Contouring. That’s what they call it. All my talk of fingers on a hand, walking around the fingers. That day there were too many fingers. Too many.
Now the story of Bonnie & Clyde by Serge Gainsbourg and Brigitte Bardot, sung in French, comes on my computer here on the boat as I work outside in the cockpit to repair the hatchway frame, not even at my computer but suddenly drawn down into the cabin and to it, keyboard in hand and writing as the song takes me straight back into that strange sunny forest more than a month ago, that day of seemingly endless fingers, endless contouring around and along one mountainside and another, over this ridge, down that road, a long section of road walk, the sun exposure perhaps to blame for the altered state my mind drifted into later in the day.
Did I listen to this song repeatedly?
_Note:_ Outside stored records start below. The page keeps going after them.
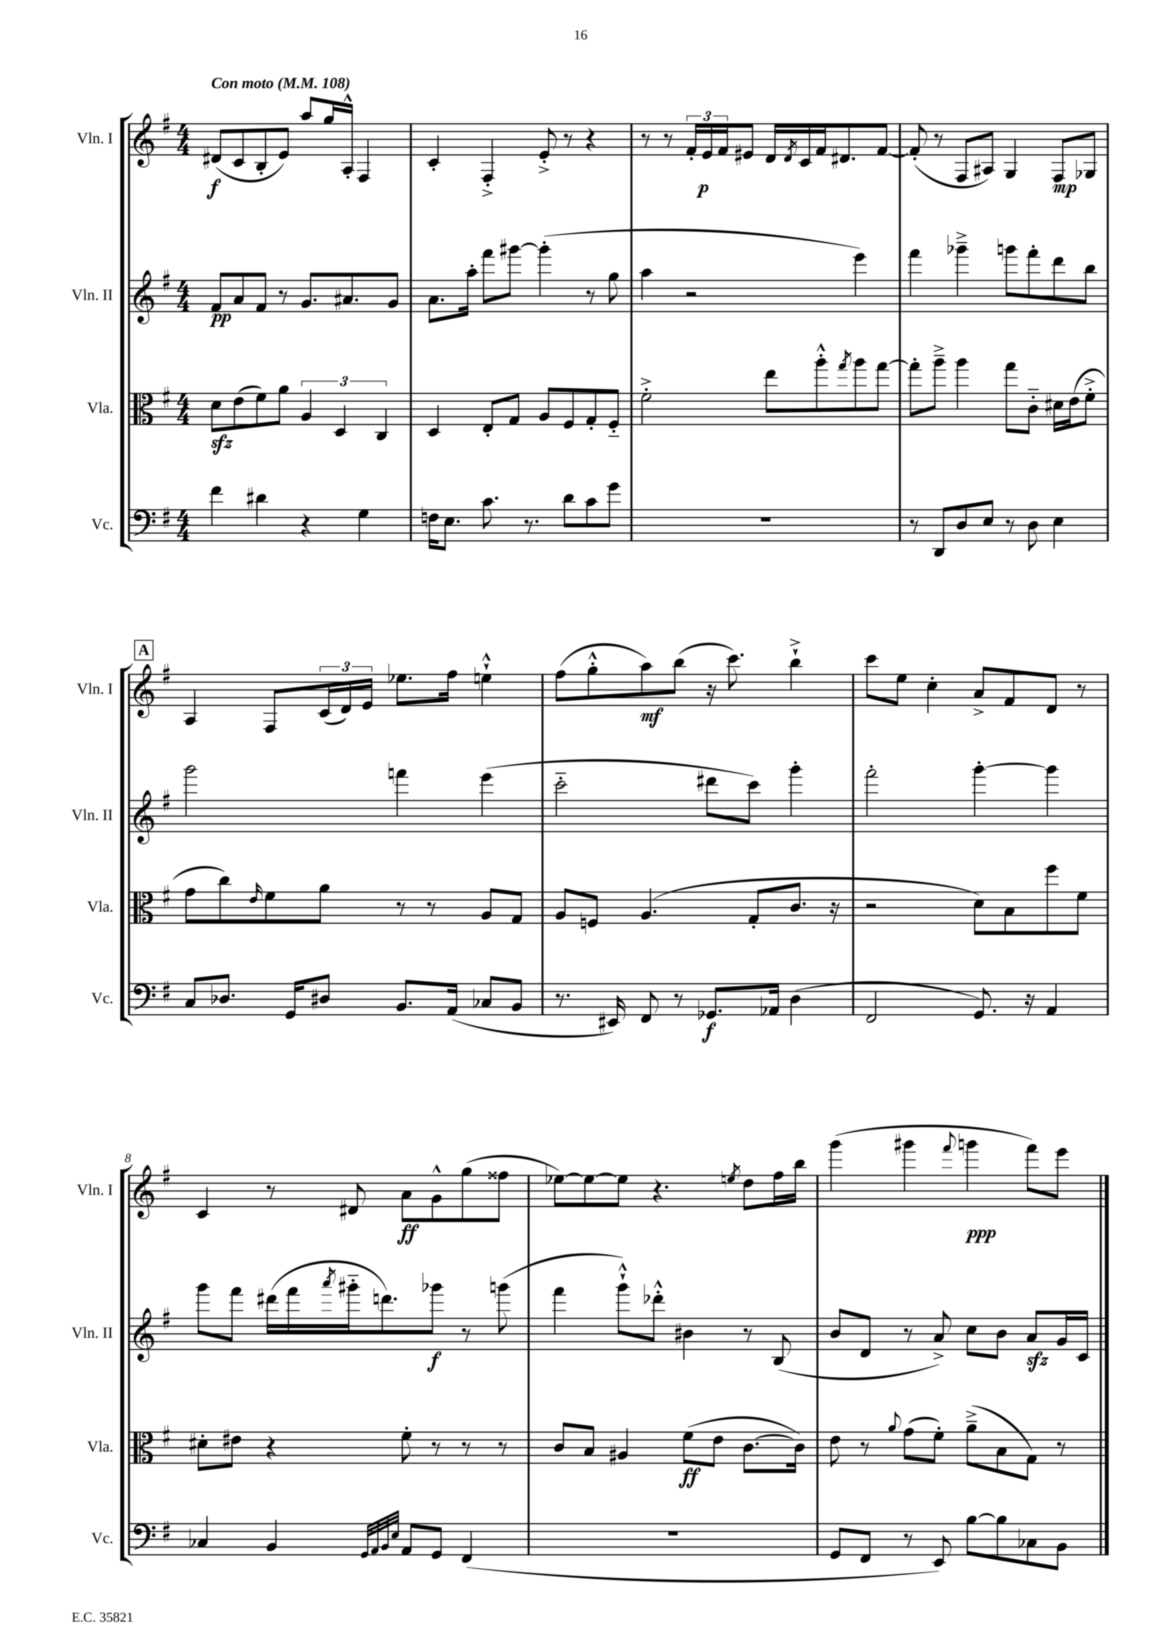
<<
\new StaffGroup <<
\new Staff = "s0" \with { instrumentName = "Vln. I" shortInstrumentName = "Vln. I" } {
    \clef treble \key g \major \numericTimeSignature \time 4/4 \tempo "Con moto" 4 = 108
    dis'8\f( c'8 b8-. e'8) a''8 g''16 a16-.-^ fis4 |
    c'4-. fis4-.-> e'8-.-> r8 r4 |
    r8 r8 \tuplet 3/2 { fis'16-. e'16\p fis'16 } eis'8 d'16 \acciaccatura { d'8 } c'16 fis'16 dis'8. fis'8~ |
    fis'8-.( r8 fis8 ais8) g4 fis8\mp ges8 |
    \mark \markup { \box "A" } a4 fis8 \tuplet 3/2 { c'16( d'16) e'16 } ees''8. fis''16 e''4-!-^ |
    fis''8( g''8-.-^ a''8\mf) b''8( r16 c'''8.) b''4-!-> |
    c'''8 e''8 c''4-. a'8-> fis'8 d'8 r8 |
    c'4 r8 dis'8 a'8\ff g'8-^ g''8( fisis''8 |
    ees''8~) ees''8~ ees''8 r4. \acciaccatura { e''8 } d''8 fis''16 b''16 |
    g'''4( gis'''4 \appoggiatura { fis'''8 } g'''4\ppp fis'''8) e'''8 \bar "|." |
}
\new Staff = "s1" \with { instrumentName = "Vln. II" shortInstrumentName = "Vln. II" } {
    \clef treble \key g \major \numericTimeSignature \time 4/4
    fis'8\pp a'8 fis'8 r8 g'8. ais'8. g'8 |
    a'8. a''16-. fis'''8 gis'''8~ gis'''4-.( r8 g''8 |
    a''4 r2 e'''4) |
    fis'''4 ges'''4---> g'''8 fis'''8-. d'''8 b''8 |
    \mark \markup { \box "A" } g'''2 f'''4 e'''4( |
    c'''2-_ dis'''8 c'''8) g'''4-. |
    fis'''2-. g'''4~-. g'''4 |
    g'''8 fis'''8 dis'''16( fis'''16 \acciaccatura { a'''8 } gis'''16-_ d'''8.) ges'''8\f r8 g'''8( |
    fis'''4 g'''8-!-^) des'''8-.-^ bis'4 r8 b8( |
    b'8 d'8 r8 a'8->) c''8 b'8 a'8\sfz g'16 c'16 \bar "|." |
}
\new Staff = "s2" \with { instrumentName = "Vla." shortInstrumentName = "Vla." } {
    \clef alto \key g \major \numericTimeSignature \time 4/4
    d'8\sfz e'8( fis'8) a'8 \tuplet 3/2 { a4 d4 c4 } |
    d4 e8-. g8 a8 fis8 g8-. fis8-_ |
    fis'2-.-> e''8 a''8-.-^ \acciaccatura { g''8 } a''8 g''8~ |
    g''8-. a''8---> a''4 g''8 c'8-_ dis'16 e'16( fis'8-.-> |
    \mark \markup { \box "A" } g'8 c''8) \grace { e'16 } fis'8 a'8 r8 r8 a8 g8 |
    a8 f8 a4.( g8-. c'8. r16 |
    r2 d'8) b8 fis''8 fis'8 |
    dis'8-. eis'8 r4 fis'8-. r8 r8 r8 |
    c'8 b8 ais4 fis'8\ff( e'8 c'8.~ c'16) |
    e'8 r8 \appoggiatura { a'8 } g'8( fis'8-.) a'8--->( b8 g8) r8 \bar "|." |
}
\new Staff = "s3" \with { instrumentName = "Vc." shortInstrumentName = "Vc." } {
    \clef bass \key g \major \numericTimeSignature \time 4/4
    fis'4 dis'4 r4 g4 |
    f16 e8. c'8. r8. d'8 c'8 g'8 |
    R1 |
    r8 d,8 d8 e8 r8 d8 e4 |
    \mark \markup { \box "A" } c8 des8. g,16 dis8 b,8. a,16( ces8 b,8 |
    r8. eis,16) fis,8 r8 ges,8.\f aes,16 d4( |
    fis,2 g,8.) r16 a,4 |
    ces4 b,4 \grace { g,32 a,32 b,32 e32 } a,8 g,8 fis,4( |
    R1 |
    g,8 fis,8 r8 e,8) b8~ b8 ces8 b,8 \bar "|." |
}
>>
>>
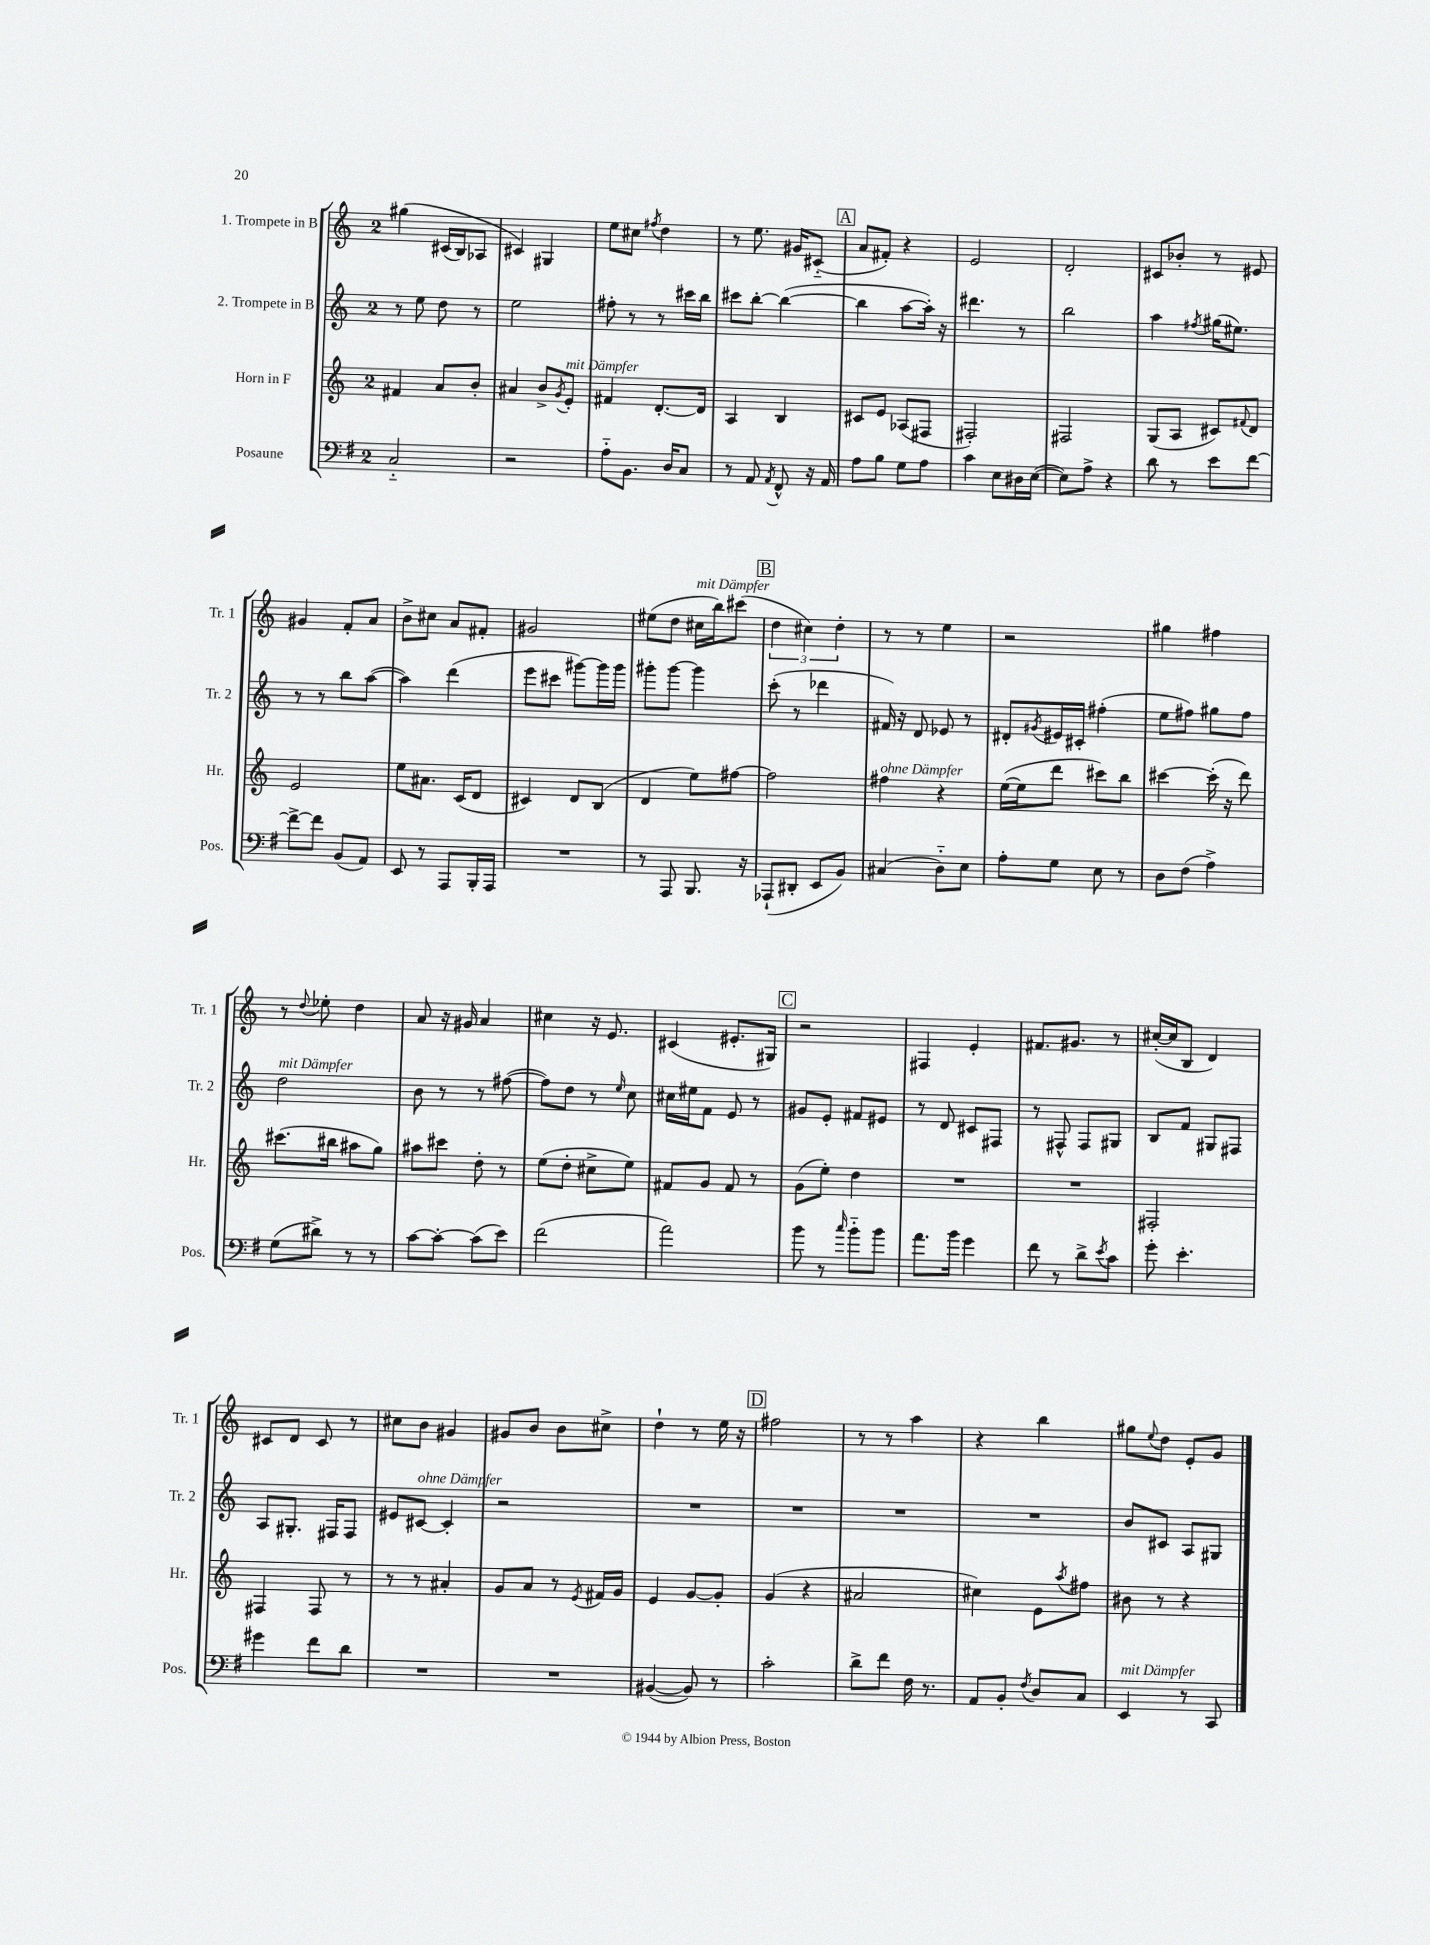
<<
\new StaffGroup <<
\new Staff = "s0" \with { instrumentName = "1. Trompete in B" shortInstrumentName = "Tr. 1" } {
    \clef treble \key c \major \once \override Staff.TimeSignature.style = #'single-digit \time 2/4
    gis''4\( cis'16( b16) aes8 |
    cis'4\) gis4 |
    e''8 cis''8 \acciaccatura { fis''8 } d''4 |
    r8 e''8. gis'16 cis'8-_( |
    \mark \markup { \box "A" } a'8 fis'8-.) r4 |
    e'2 |
    d'2-. |
    cis'8 bes'8-. r8 eis'8 |
    gis'4 f'8-. a'8 |
    b'8-> cis''8 a'8 fis'8-. |
    gis'2 |
    eis''8( d''8 cis''16^\markup { \italic "mit Dämpfer" } b''16) cis'''8( |
    \mark \markup { \box "B" } \tuplet 3/2 { d''4 cis''4) d''4-. } |
    r8 r8 e''4 |
    r2 |
    gis''4 fis''4 |
    r8 \appoggiatura { d''8 } ees''8-. d''4 |
    a'8 r16 gis'16 a'4 |
    cis''4 r16 e'8. |
    cis'4( eis'8.-. gis16) |
    \mark \markup { \box "C" } r2 |
    fis4 e'4-. |
    fis'8. gis'8. r8 |
    cis''16~-.( cis''16 b8 d'4) |
    cis'8 d'8 cis'8 r8 |
    cis''8 b'8 gis'4 |
    gis'8 b'8 b'8 cis''8-> |
    d''4-! r8 e''16 r16 |
    \mark \markup { \box "D" } fis''2 |
    r8 r8 a''4 |
    r4 b''4 |
    gis''8 \appoggiatura { e''8 } d''8 e'8-. g'8 \bar "|." |
}
\new Staff = "s1" \with { instrumentName = "2. Trompete in B" shortInstrumentName = "Tr. 2" } {
    \clef treble \key c \major \once \override Staff.TimeSignature.style = #'single-digit \time 2/4
    r8 e''8 d''8 r8 |
    e''2 |
    fis''8-. r8 r8 cis'''16 b''16 |
    cis'''8 b''8~-. b''4~( |
    \mark \markup { \box "A" } b''4 a''8~ a''16-.) r16 |
    dis'''4. r8 |
    b''2 |
    a''4 \acciaccatura { fis''8 } gis''16( eis''8.) |
    r8 r8 b''8 a''8~( |
    a''4) d'''4( |
    e'''8 cis'''8 gis'''8~) gis'''16 gis'''16 |
    gis'''8-. gis'''8~ gis'''4 |
    \mark \markup { \box "B" } c'''8-.( r8 des'''4 |
    fis'16) r16 d'8 ees'8 r8 |
    dis'8-. \acciaccatura { gis'8 } eis'16 cis'16-. fis''4-.( |
    e''8 fis''8) gis''8 fis''8 |
    d''2^\markup { \italic "mit Dämpfer" } |
    b'8 r8 r8 fis''8~( |
    fis''8) d''8 r8 \grace { e''16 } c''8 |
    cis''16 eis''16 f'8 e'8 r8 |
    \mark \markup { \box "C" } gis'8 e'8-. fis'8 eis'8 |
    r8 d'8 cis'8 fis8 |
    r8 fis8-^ fis8 gis8 |
    b8 f'8 gis8 fis8 |
    a8 gis8.-. fis16 fis8 |
    eis'8 cis'8~^\markup { \italic "ohne Dämpfer" } cis'4-. |
    r2 |
    R2 |
    \mark \markup { \box "D" } R2 |
    R2 |
    R2 |
    b'8 cis'8 a8 gis8 \bar "|." |
}
\new Staff = "s2" \with { instrumentName = "Horn in F" shortInstrumentName = "Hr." } {
    \clef treble \key c \major \once \override Staff.TimeSignature.style = #'single-digit \time 2/4
    fis'4 a'8 b'8-. |
    ais'4 b'8-> \acciaccatura { g'8 } e'8-.^\markup { \italic "mit Dämpfer" } |
    fis'4 d'8.~-. d'16 |
    a4 b4 |
    \mark \markup { \box "A" } cis'8 e'8 aes8( fis8 |
    fis2-.) |
    fis2 |
    g8( a8 cis'8) \appoggiatura { fis'8 } d'8 |
    e'2 |
    e''8 ais'8. c'16( d'8 |
    cis'4) d'8 b8( |
    d'4 e''8) fis''8~ |
    \mark \markup { \box "B" } fis''2 |
    fis''4^\markup { \italic "ohne Dämpfer" } r4 |
    e''16~( e''16 d'''8 cis'''8) b''8 |
    cis'''4~ cis'''16-.( r16 d'''8) |
    cis'''8.( bis''16 ais''8 g''8) |
    ais''8 cis'''8 d''8-. r8 |
    e''8( d''8-. cis''8-> e''8) |
    fis'8 g'8 fis'8 r8 |
    \mark \markup { \box "C" } g'8( e''8-.) d''4 |
    R2 |
    R2 |
    fis2-. |
    fis4 fis8 r8 |
    r8 r8 ais'4-. |
    g'8 a'8 r8 \acciaccatura { e'8 } fis'16 g'16 |
    e'4 g'8~ g'8-. |
    \mark \markup { \box "D" } g'4( r4 |
    ais'2 |
    cis''4) e'8 \acciaccatura { a''8 } fis''8 |
    bis'8 r8 r4 \bar "|." |
}
\new Staff = "s3" \with { instrumentName = "Posaune" shortInstrumentName = "Pos." } {
    \clef bass \key g \major \once \override Staff.TimeSignature.style = #'single-digit \time 2/4
    c2-_ |
    r2 |
    a8-_ b,8. d16 c8 |
    r8 a,8 \acciaccatura { a,8 } fis,8-^ r16 a,16 |
    \mark \markup { \box "A" } a8 b8 g8 a8 |
    c'4 e8 dis16 e16~( |
    e8) a8-> r4 |
    d'8 r8 e'8 fis'8~ |
    fis'8~-> fis'8 b,8( a,8) |
    e,8 r8 a,,8 b,,16-. a,,16 |
    R2 |
    r8 a,,8 b,,8. r16 |
    \mark \markup { \box "B" } aes,,8-!( dis,8-. e,8 b,8) |
    cis4( d8-_) e8 |
    a8-. g8 e8 r8 |
    d8 fis8( a4->) |
    g8( dis'8->) r8 r8 |
    c'8~ c'8~-. c'8( e'8) |
    fis'2( |
    a'2) |
    \mark \markup { \box "C" } b'8 r8 \grace { c''16 } b'8-_ b'8 |
    a'8. b'16 g'4 |
    fis'8 r8 d'8-> \acciaccatura { e'8 } c'8 |
    g'8-. e'4.-. |
    gis'4 fis'8 d'8 |
    R2 |
    R2 |
    bis,4~( bis,8) r8 |
    \mark \markup { \box "D" } c'2-. |
    d'8-> fis'8 fis16 r8. |
    a,8 b,8-. \acciaccatura { fis8 } d8 c8 |
    e,4^\markup { \italic "mit Dämpfer" } r8 c,8 \bar "|." |
}
>>
>>
\layout { \context { \Score \remove "Bar_number_engraver" } }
Or was it just with this song that the real weirdness hit? Bonnie and Clyde.
I do not understand the French, but we all know the story. My brain knows the story, can follow the growing tension, however subtle. Knows what’s coming. And somehow that mixes with my own anxiety of being lost and alone in the endless forest. I look at the map again. It seems I have been on the same mile or so forever now. But these sections are deceiving, like loopdiloops, like counting petals. Loves me. Loves me not. Loves me. Loves.. where was I? Which one was I on?
On the map, they look like a sprung Slinky, a child’s Crayon drawing of an endless lower case m. The same clutch of contours, a bridal bouquet cast backward over the bride’s shoulder, flying blind, airborne, captured thus by the photographer’s camera, forever frozen in time now traced by finger’s nostalgic, each flower a thickly-forested ridge of some mountain range I married when I woke up this morning. "We now pronounce you man and mount…" I was half asleep! Surely I can’t be held accountable. I didn’t know what I was saying.
The same can be said of this whole ill-begotten adventure, come to think of it. I was under the influence of a strange and beautiful witch. She inhabited my right hip, put a poison and a pain in there. By day said she didn’t want a boyfriend, didn’t want the responsibility of me, but by night whispered "Take me away with you to the country, save me, love me, save me from myself."
Abnormally exhausted for mid-afternoon, a kind of vertigo in the forest, rounding the next in an endless chain of zig-zag contours each one the exact copy of the last, I, like Alice, shook my head with the strangeness of it all. And finally unable to take it anymore, sometime during the demise of Bonnie and Clyde, I staggered like a drunk off the trail and into the first available grassy spot, dropped my pack and fell hard into the grass and fast asleep in a way to mimic fainting.
Perhaps, I thought, I think back now, that is what fainting feels like. I fainted there in late-afternoon in the forest dizzy and overwhelmed and hot and perhaps a bit dehydrated and most certainly anxious over the unmistakable sense that I was not walking some straight south to north trail but wandering lost in a labyrinth, quite alone, soon to be gunned down.
And where oh where was my Bonnie then?